Approximate pattern matching
When we used pattern matching in the past, we looked for exact matches. But it would be difficult to come up with regular expressions to match the range of possible OCR errors (or spelling mistakes) that we might find in our sources. In a case like this we want to use fuzzy or approximate pattern matching. The tre-agrep command lets us find items that sort of match a pattern. That is, they match a pattern up to some specified number of insertions, deletions and substitutions. We can see this in action by gradually making our match fuzzier and fuzzier. Try the commands below.

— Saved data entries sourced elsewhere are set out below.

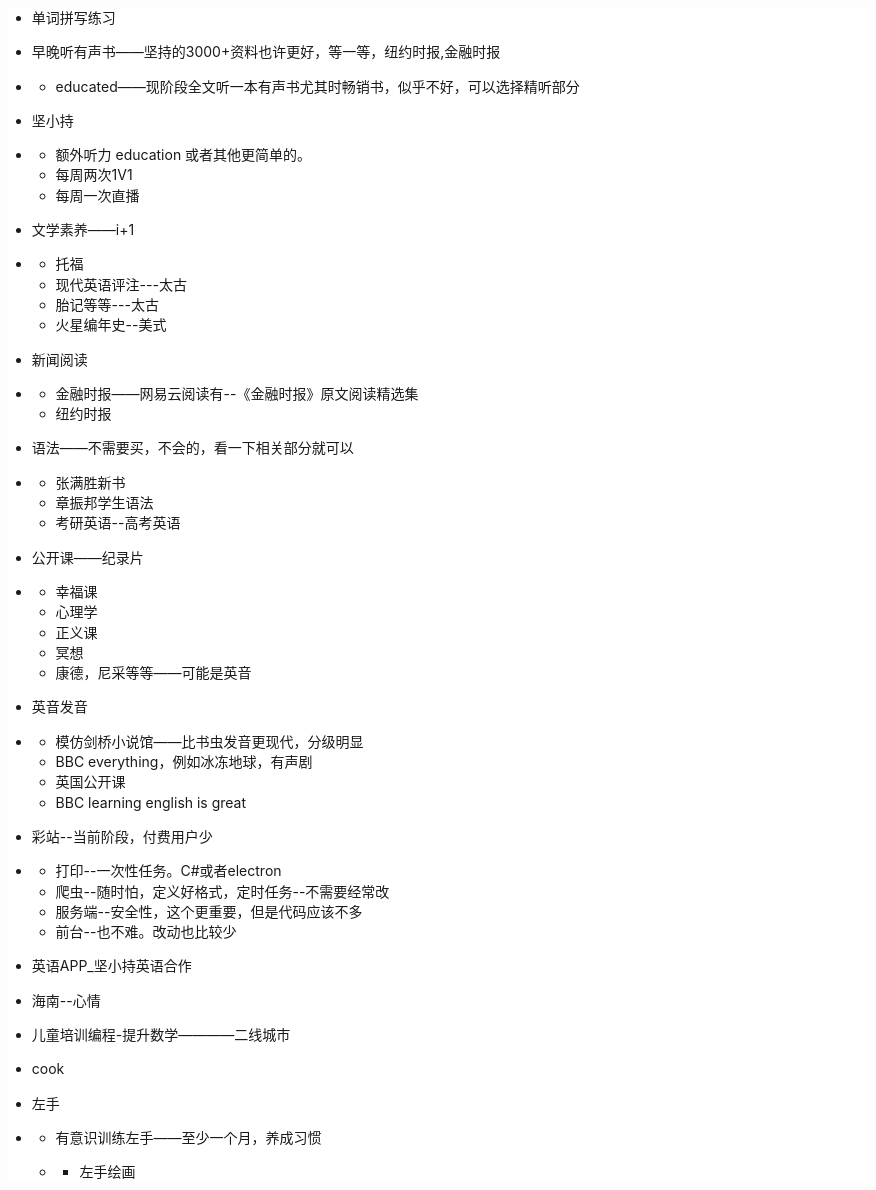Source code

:   - 单词拼写练习

  - 早晚听有声书——坚持的3000+资料也许更好，等一等，纽约时报,金融时报

  - - educated——现阶段全文听一本有声书尤其时畅销书，似乎不好，可以选择精听部分

  - 坚小持

  - - 额外听力       education 或者其他更简单的。
    - 每周两次1V1
    - 每周一次直播

  - 文学素养——i+1

  - - 托福
    - 现代英语评注---太古
    - 胎记等等---太古
    - 火星编年史--美式

  - 新闻阅读

  - - 金融时报——网易云阅读有--《金融时报》原文阅读精选集
    - 纽约时报

  - 语法——不需要买，不会的，看一下相关部分就可以

  - - 张满胜新书
    - 章振邦学生语法
    - 考研英语--高考英语

 

- 公开课——纪录片
- - 幸福课
  - 心理学
  - 正义课
  - 冥想
  - 康德，尼采等等——可能是英音
- 英音发音
- - 模仿剑桥小说馆——比书虫发音更现代，分级明显
  - BBC everything，例如冰冻地球，有声剧
  - 英国公开课
  - BBC learning english is great
- 彩站--当前阶段，付费用户少
- - 打印--一次性任务。C#或者electron
  - 爬虫--随时怕，定义好格式，定时任务--不需要经常改
  - 服务端--安全性，这个更重要，但是代码应该不多
  - 前台--也不难。改动也比较少
- 英语APP_坚小持英语合作
- 海南--心情
- 儿童培训编程-提升数学————二线城市
- cook
- 左手
- - 有意识训练左手——至少一个月，养成习惯

  - - 左手绘画

 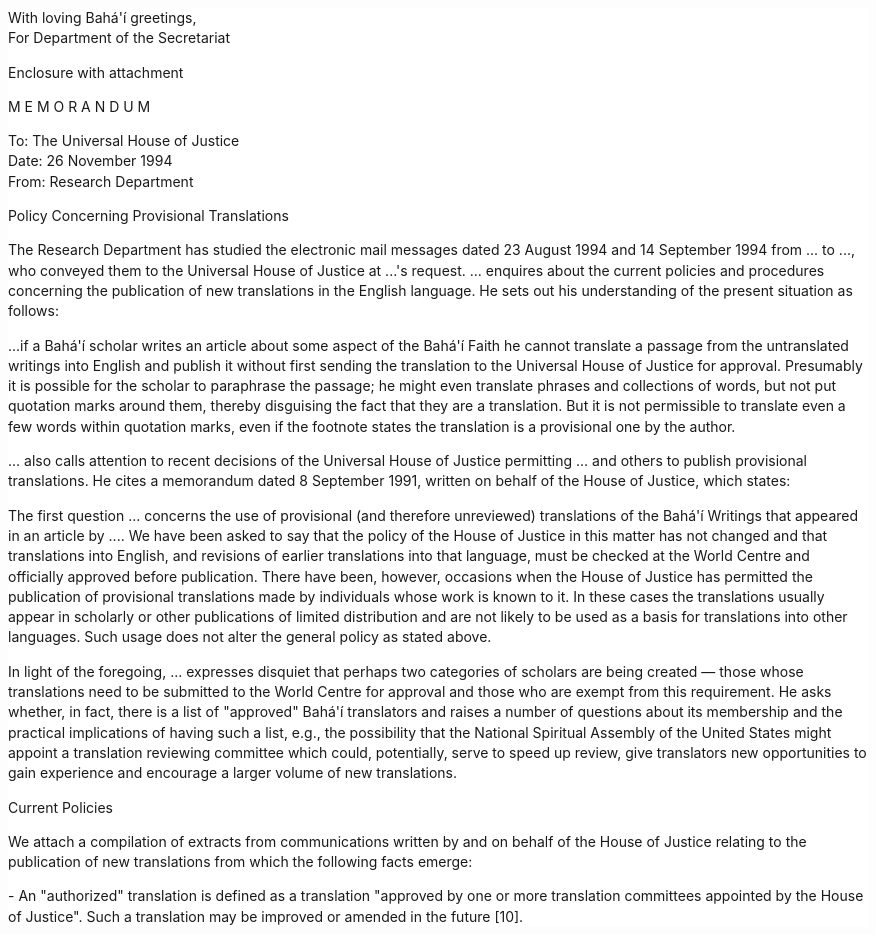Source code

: With loving Bahá'í greetings,  
For Department of the Secretariat

Enclosure with attachment

M E M O R A N D U M

To: The Universal House of Justice  
Date: 26 November 1994  
From: Research Department

Policy Concerning Provisional Translations

The Research Department has studied the electronic mail messages dated 23 August 1994 and 14 September 1994 from ... to ..., who conveyed them to the Universal House of Justice at ...'s request. ... enquires about the current policies and procedures concerning the publication of new translations in the English language. He sets out his understanding of the present situation as follows:

...if a Bahá'í scholar writes an article about some aspect of the Bahá'í Faith he cannot translate a passage from the untranslated writings into English and publish it without first sending the translation to the Universal House of Justice for approval. Presumably it is possible for the scholar to paraphrase the passage; he might even translate phrases and collections of words, but not put quotation marks around them, thereby disguising the fact that they are a translation. But it is not permissible to translate even a few words within quotation marks, even if the footnote states the translation is a provisional one by the author.

... also calls attention to recent decisions of the Universal House of Justice permitting ... and others to publish provisional translations. He cites a memorandum dated 8 September 1991, written on behalf of the House of Justice, which states:

The first question ... concerns the use of provisional (and therefore unreviewed) translations of the Bahá'í Writings that appeared in an article by .... We have been asked to say that the policy of the House of Justice in this matter has not changed and that translations into English, and revisions of earlier translations into that language, must be checked at the World Centre and officially approved before publication. There have been, however, occasions when the House of Justice has permitted the publication of provisional translations made by individuals whose work is known to it. In these cases the translations usually appear in scholarly or other publications of limited distribution and are not likely to be used as a basis for translations into other languages. Such usage does not alter the general policy as stated above.

In light of the foregoing, ... expresses disquiet that perhaps two categories of scholars are being created — those whose translations need to be submitted to the World Centre for approval and those who are exempt from this requirement. He asks whether, in fact, there is a list of "approved" Bahá'í translators and raises a number of questions about its membership and the practical implications of having such a list, e.g., the possibility that the National Spiritual Assembly of the United States might appoint a translation reviewing committee which could, potentially, serve to speed up review, give translators new opportunities to gain experience and encourage a larger volume of new translations.

Current Policies

We attach a compilation of extracts from communications written by and on behalf of the House of Justice relating to the publication of new translations from which the following facts emerge:

\- An "authorized" translation is defined as a translation "approved by one or more translation committees appointed by the House of Justice". Such a translation may be improved or amended in the future \[10\].
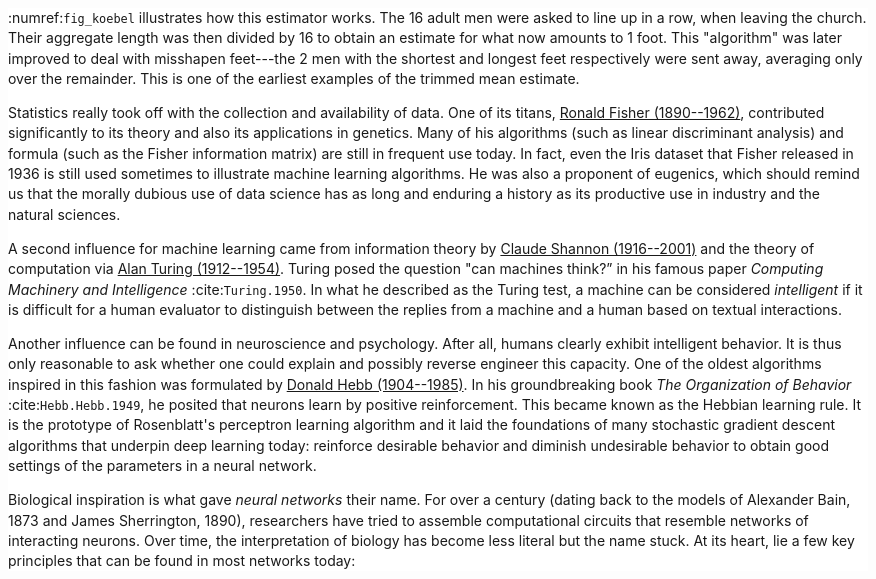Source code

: :numref:`fig_koebel` illustrates how this estimator works.
The 16 adult men were asked to line up in a row, when leaving the church.
Their aggregate length was then divided by 16
to obtain an estimate for what now amounts to 1 foot.
This "algorithm" was later improved to deal with misshapen feet---the
2 men with the shortest and longest feet respectively were sent away,
averaging only over the remainder.
This is one of the earliest examples of the trimmed mean estimate.

Statistics really took off with the collection and availability of data.
One of its titans, [Ronald Fisher (1890--1962)](https://en.wikipedia.org/wiki/Ronald_Fisher),
contributed significantly to its theory
and also its applications in genetics.
Many of his algorithms (such as linear discriminant analysis)
and formula (such as the Fisher information matrix)
are still in frequent use today. 
In fact,
even the Iris dataset
that Fisher released in 1936 is still used sometimes
to illustrate machine learning algorithms.
He was also a proponent of eugenics,
which should remind us that the morally dubious use of data science
has as long and enduring a history as its productive use
in industry and the natural sciences.

A second influence for machine learning came from information theory by
[Claude Shannon (1916--2001)](https://en.wikipedia.org/wiki/Claude_Shannon) and the theory of computation via [Alan Turing (1912--1954)](https://en.wikipedia.org/wiki/Alan_Turing).
Turing posed the question "can machines think?”
in his famous paper *Computing Machinery and Intelligence* :cite:`Turing.1950`.
In what he described as the Turing test, a machine
can be considered *intelligent* if it is difficult
for a human evaluator to distinguish between the replies
from a machine and a human based on textual interactions.

Another influence can be found in neuroscience and psychology.
After all, humans clearly exhibit intelligent behavior.
It is thus only reasonable to ask whether one could explain
and possibly reverse engineer this capacity.
One of the oldest algorithms inspired in this fashion
was formulated by [Donald Hebb (1904--1985)](https://en.wikipedia.org/wiki/Donald_O._Hebb).
In his groundbreaking book *The Organization of Behavior* :cite:`Hebb.Hebb.1949`,
he posited that neurons learn by positive reinforcement.
This became known as the Hebbian learning rule.
It is the prototype of Rosenblatt's perceptron learning algorithm
and it laid the foundations of many stochastic gradient descent algorithms
that underpin deep learning today: reinforce desirable behavior
and diminish undesirable behavior to obtain good settings
of the parameters in a neural network.

Biological inspiration is what gave *neural networks* their name.
For over a century (dating back to the models of Alexander Bain, 1873
and James Sherrington, 1890), researchers have tried to assemble
computational circuits that resemble networks of interacting neurons.
Over time, the interpretation of biology has become less literal
but the name stuck. At its heart, lie a few key principles
that can be found in most networks today:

tre-agrep -2 --color amygdalus CAT31091908_djvu.txt tre-agrep -4 --color amygdalus CAT31091908_djvu.txt
With two possible errors, we see matches for “Pyrus amgydali folia”, “AmyKdalus”, “Mnygdalus”, “itoygdalus”, “Araugdalus” and “Amy^dalus”. When we increase the number of possible errors to four, we see more OCR errors (like “Amy^dalus”) but we also begin to get a lot of false positives that span words (with the matches shown here between square brackets): “I [am als]o”, “m[any days]”, “pyr[amidal f]orm”, “orn[amental s]tock”, “hills [and dales]”. If it helps, you can think of fuzzy matching as a signal detection problem: we want to maximize the number of hits while minimizing the number of false positives.